Jessie Sun, PhD, joins the Department of Psychological & Brain Sciences as an assistant professor. Sun earned her doctorate from the University of California, Davis. Her research aims to understand how people can balance the pursuit of personal well-being with broader moral concerns. Sun’s main lines of research include examining which kinds of social interactions matter for well-being, studying the causes and consequences of moral improvement, and investigating the psychological connections and tradeoffs between well-being and morality. She uses a range of naturalistic methods to study people in the real-world contexts, including experience sampling, audio recordings of people’s everyday conversations, informant reports, and daily life interventions.

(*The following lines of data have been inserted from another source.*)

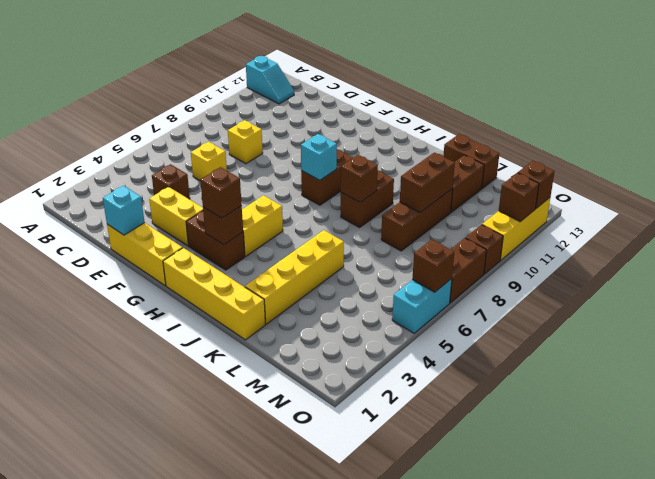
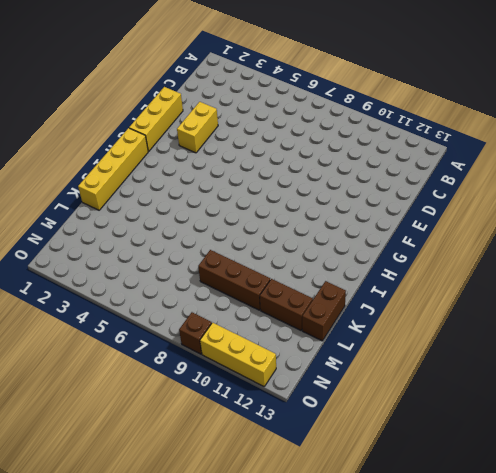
none -> cyan 1x2 slope [246,56,294,104]
none -> brown 1x1 brick [152,164,190,199]
none -> yellow 1x1 brick [191,142,227,181]

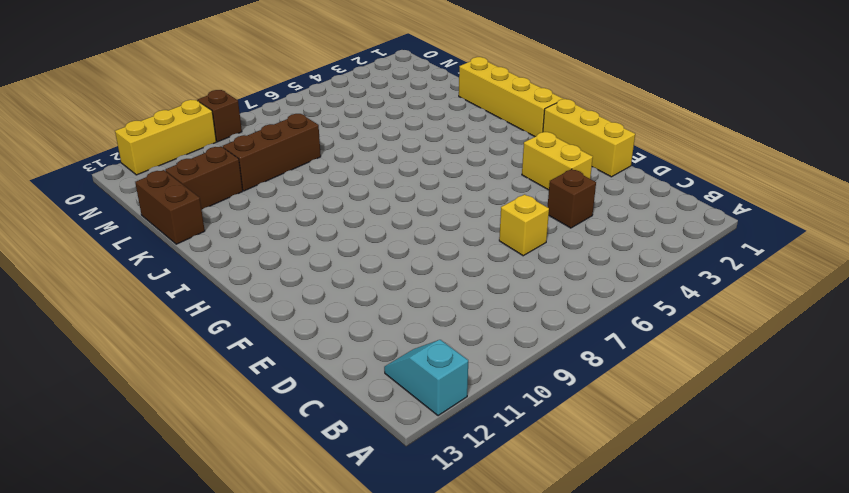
none -> yellow 1x1 brick [228,120,263,164]
none -> brown 1x2 brick [186,211,245,270]
none -> yellow 1x2 brick [242,195,283,256]

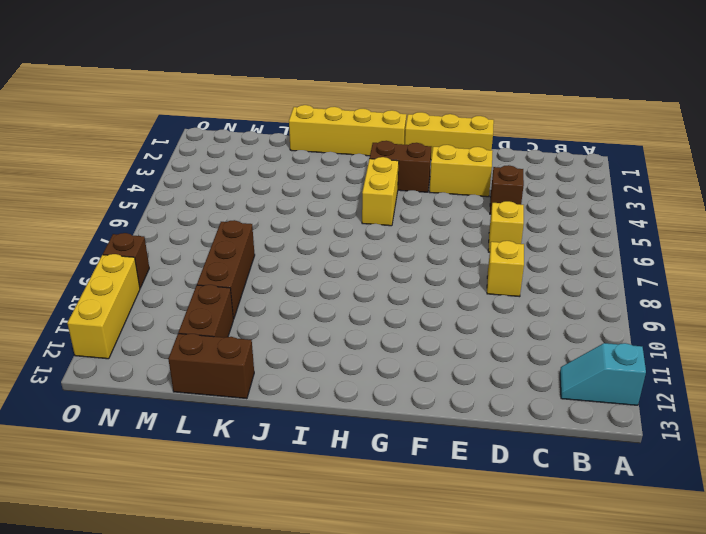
none -> brown 1x2 brick [301,149,353,205]
none -> brown 1x2 brick [341,170,394,228]
none -> yellow 1x4 brick [245,230,344,324]

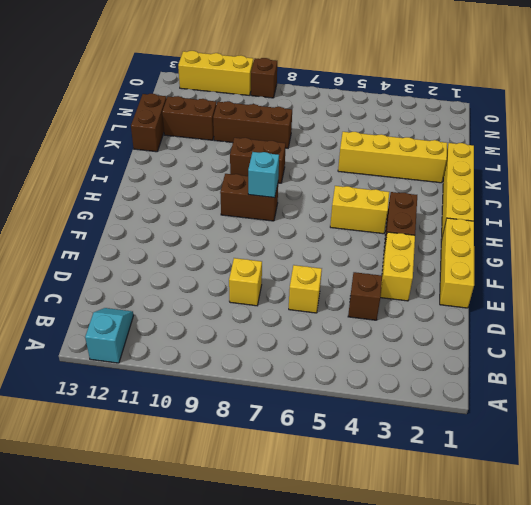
none -> cyan 1x2 brick [392,279,452,333]
none -> brown 1x2 brick [450,238,487,303]
none -> cyan 1x1 brick [103,186,145,235]

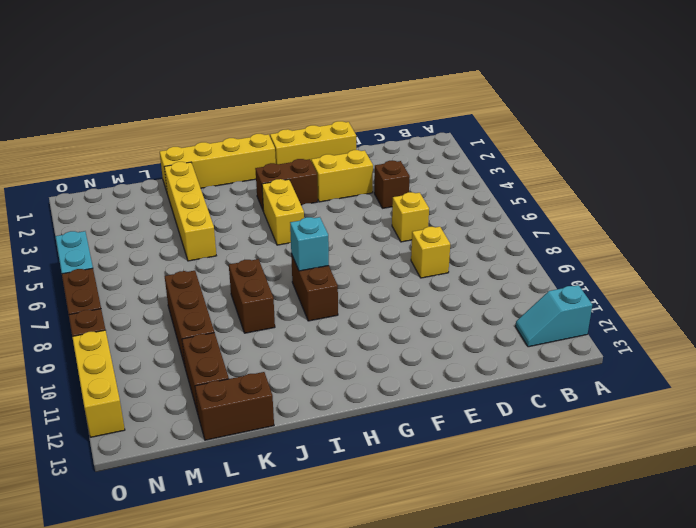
none -> cyan 1x1 brick [103,186,145,235]
none -> brown 1x1 brick [203,206,243,245]
none -> brown 1x1 brick [341,155,378,202]

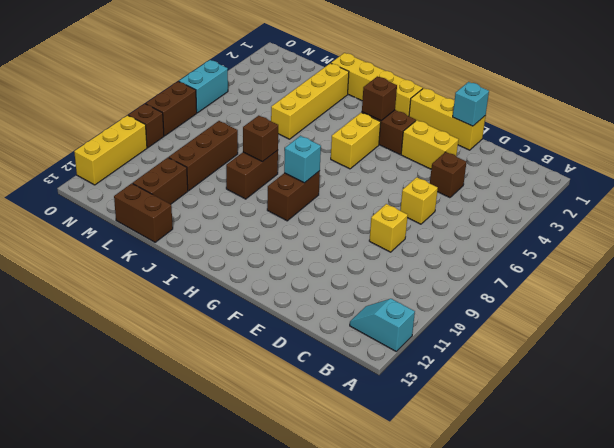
none -> brown 1x2 brick [400,152,455,212]
none -> brown 1x1 brick [412,240,454,292]
none -> brown 1x1 brick [499,173,539,222]

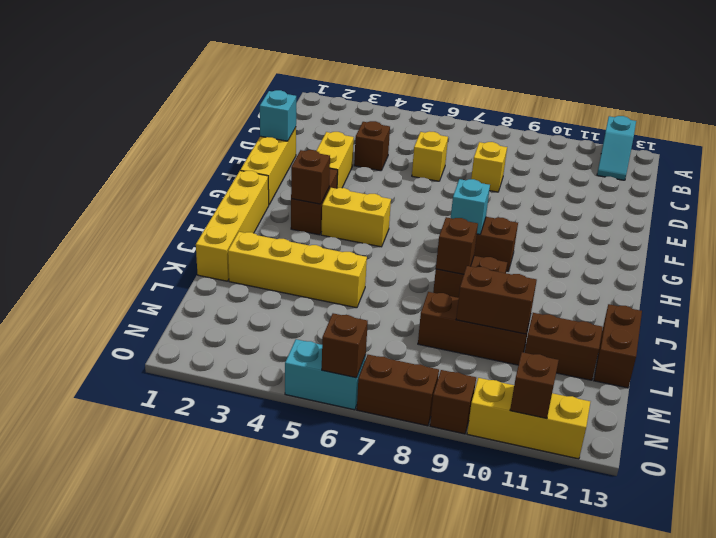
none -> brown 1x1 brick [518,161,555,209]
none -> brown 1x1 brick [200,167,242,218]

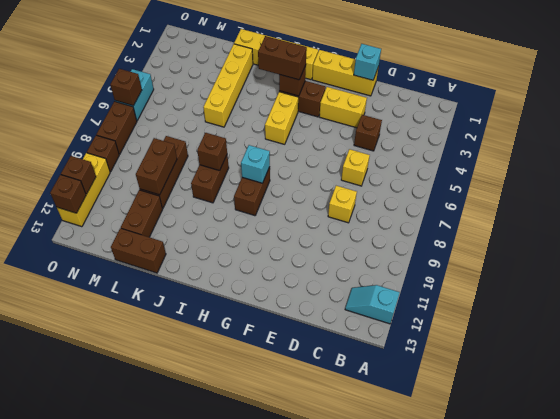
brown 1x2 brick [258,36,307,80] -> brown 1x1 brick [200,167,242,218]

Emily Willroth, PhD, joins the Department of Psychological & Brain Sciences as an assistant professor. Willroth’s current research examines how different components of well-being, such as emotion, life satisfaction, and sense of purpose vary and change across time, both in the short-term from moment-to-moment and in the long-term across the adult lifespan. She applies insights from this research to examine links between well-being and important health outcomes in middle and older adulthood, such as chronic illness, mortality, and dementia risk. She earned her doctorate from the University of California, Berkeley.
Sociology
Elizabeth Korver-Glenn, PhD, joins the Department of Sociology as an assistant professor. Korver-Glenn’s research focuses on racial inequality within urban contexts. Specifically, she studies how contemporary cities and markets reproduce racial inequality as well as how public policy maintains or can mitigate such inequality. To date, her research has focused on urban housing and rental markets using qualitative research methods. She recently published a book, Race Brokers: Housing Markets and Segregation in 21st Century Urban America (2021, Oxford University Press). She previously held a faculty position at the University of New Mexico and was a Robert K. Merton Visiting Research Fellow at the Institute for Analytical Sociology, Linköping University.
Kiara Wyndham-Douds, PhD, joins the Department of Sociology as an assistant professor. Using methods ranging from causal inference to ethnography, their research examines mechanisms that create and sustain racial inequality in contemporary American society. Their current research focuses on the intertwined nature of race and space to investigate the spatial production of racial inequality in suburbs. This work includes projects on Black suburbs, municipal incorporation, and a book examining racial inequality in highly diverse suburbs. Wyndham-Douds' research has been supported by the National Science Foundation and has appeared in the American Journal of Sociology, Social Forces, Sociology of Race and Ethnicity, and more.